The whole ordeal sounds brutal, but this is actually where it starts to get really interesting. As we speak now, Stef is on his road back to the World Cup circuit sporting a meniscus transplanted from a deceased donor. His knee, you could say, is a now undead.
The operation, for an athlete of Guay's caliber, is completely experimental. No other top-level athlete in the world has tried to return to competition following this procedure. In light of this, it seems safe to say that no other meniscus transplant patient has put his or her new knee cushion through the exertion that Stefan can expect to put his through this season. But so far, as they say, so good.
"They said it takes a year to heal completely. I'm at 10 months and I'm already doing squats, working out hard. And it's already doing way better than it was before the operation," Guay says.
It's now been nearly two years since Stefan last skied against the best in the world. His last World Cup race was at Beaver Creek in 2008, after which he had to pull out of the World Cup circuit because of the more or less constant pain caused by his leg bones grinding together. Still, he tried to continue on.

"I was trying to push through the pain, but after Beaver Creek I decided to just try and take it easy, stay in North America, and do the Nor-Am circuit to try and get prepared for the Olympics," Guay says. "I ended up winning the Nor-Am's by just skiing, doing the races, never training. But by the end of the year I saw the doc and he said I shouldn't be doing anything on (the knee). Last summer I had my surgery and I've just been doing rehab since then. It was my sixth surgery."
Ask most on Canada's team and they'll tell you that if anyone can come back from having six surgeries, taking nearly two years off of competitive skiing, and riding on a borrowed meniscus, it's Stef.
Dixon put it like this... "As far as technically sound, talented skiers go," before trailing off and making the international sign of 'forget about it' with his hand. Dixon hasn't forgotten that Stefan was right there with him, Manny, John Kucera, et al before any of them had even sniffed a World Cup podium.

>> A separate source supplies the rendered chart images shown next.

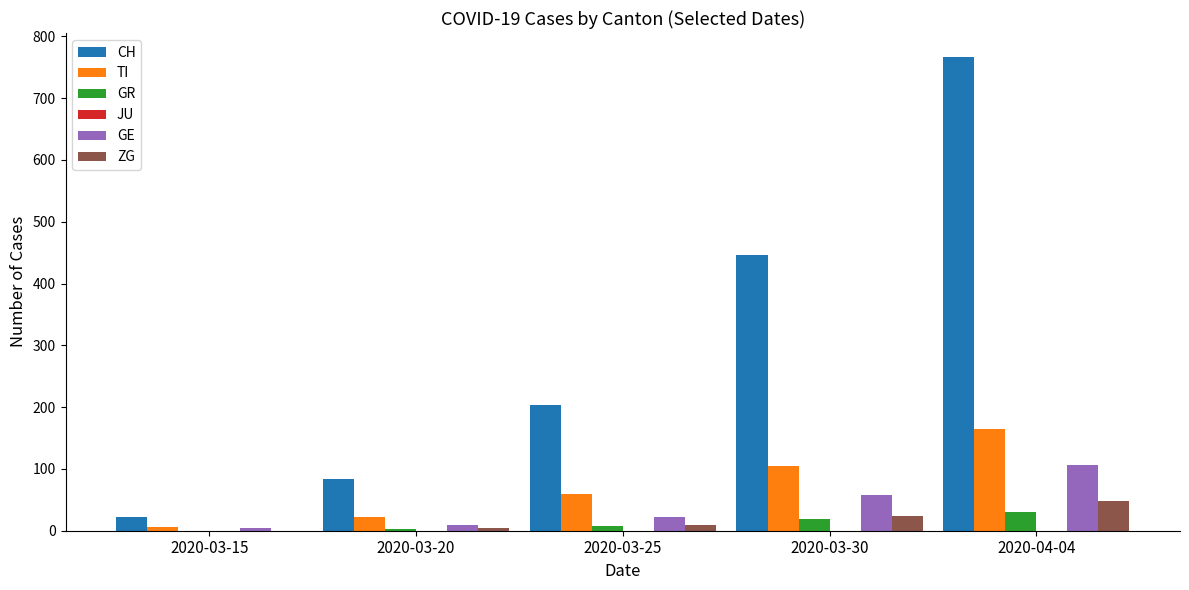

What is the difference between the CH values at 2020-03-20 and 2020-03-25?

120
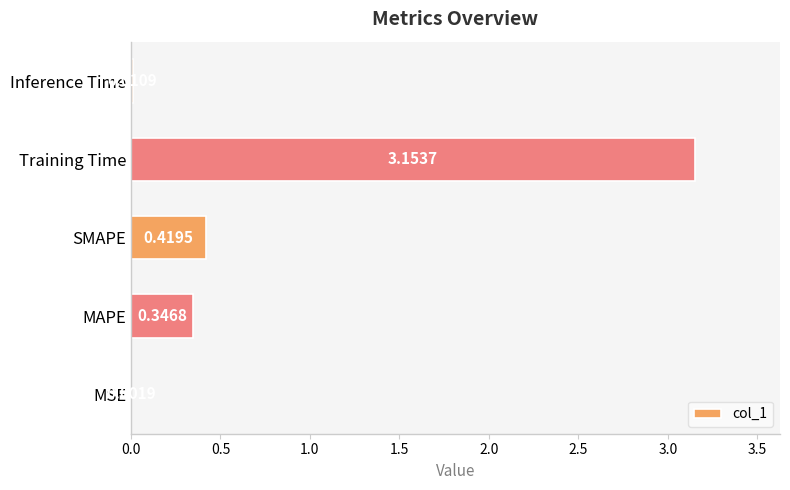

Between MSE and SMAPE, which is larger?

SMAPE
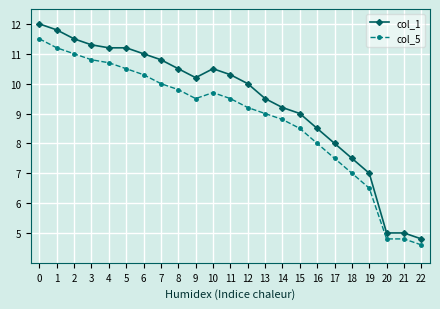

True or false: col_5 has a value of 10.7 at 4.

True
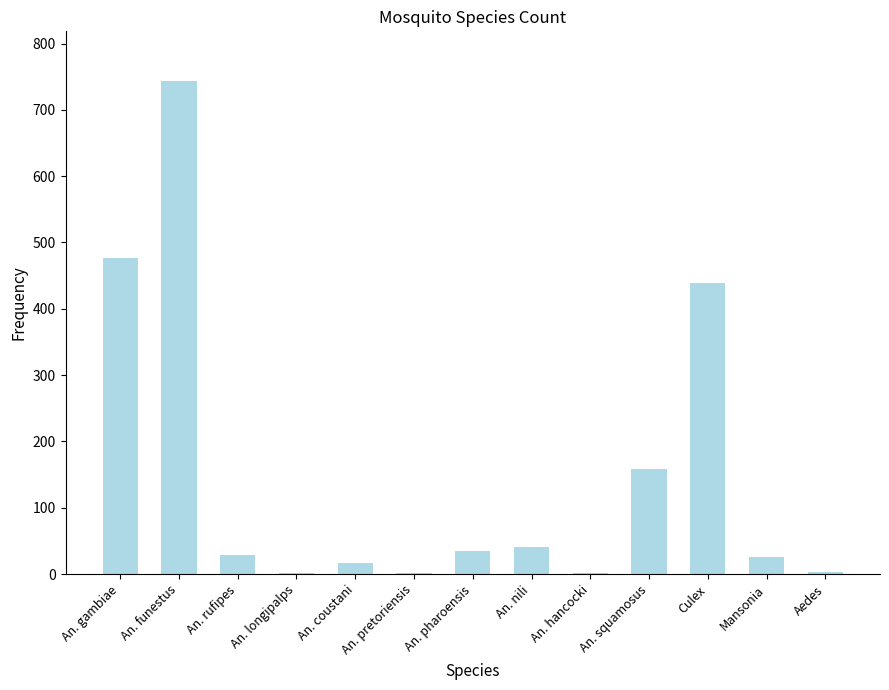

Is it true that the value at An. gambiae is 477?

True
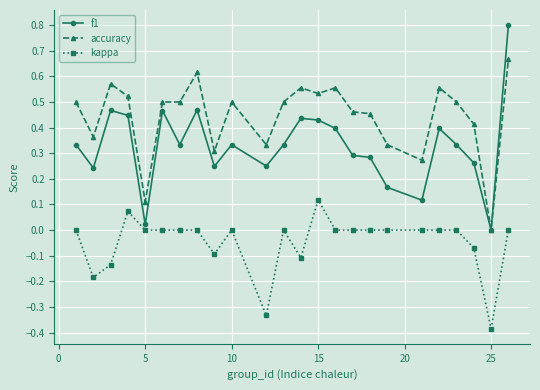

What are all the series names shown in the legend?

f1, accuracy, kappa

Look at the results list for Stefan's 2006 World Junior win and you see some of the ski racing world's current biggest names sitting well behind him.
"I was always ahead of them or just around them. Manny, Robbie, the Europeans like Romed Baumann, Carlo Janka - we were all really close, and now they're winning World Cups and in the top 10 all the time," says Stefan. "It's encouraging and frustrating at the same time, to know that I was right there."
And at the end of the day, it's clear Stef is going to err on the side of positive when looking at what he's had to go through.
"Even when I wasn't skiing, I was watching skiing all the time, following all the guys, seeing what they were working on. And I have all my own footage so I know how I was skiing before I got injured. As soon as I put my skis on, I know what I have to work on. I know what my goals are and what I'm trying to do," Guay says.
"I'm strong. I don't think the technical aspect of skiing will be hard to get back. I think after a summer of training I'll be right back there with the guys. My knee feels better now than it has in the last three years."
With the first dryland camp of the 2010-11 season under his belt and his knee improving all the time, Stefan Guay seems finally primed to place himself back where it seemed he was destined to be in the early days of the 2006-07 season. Back on the World Cup circuit and battling for the podium, instead of battling through the pain.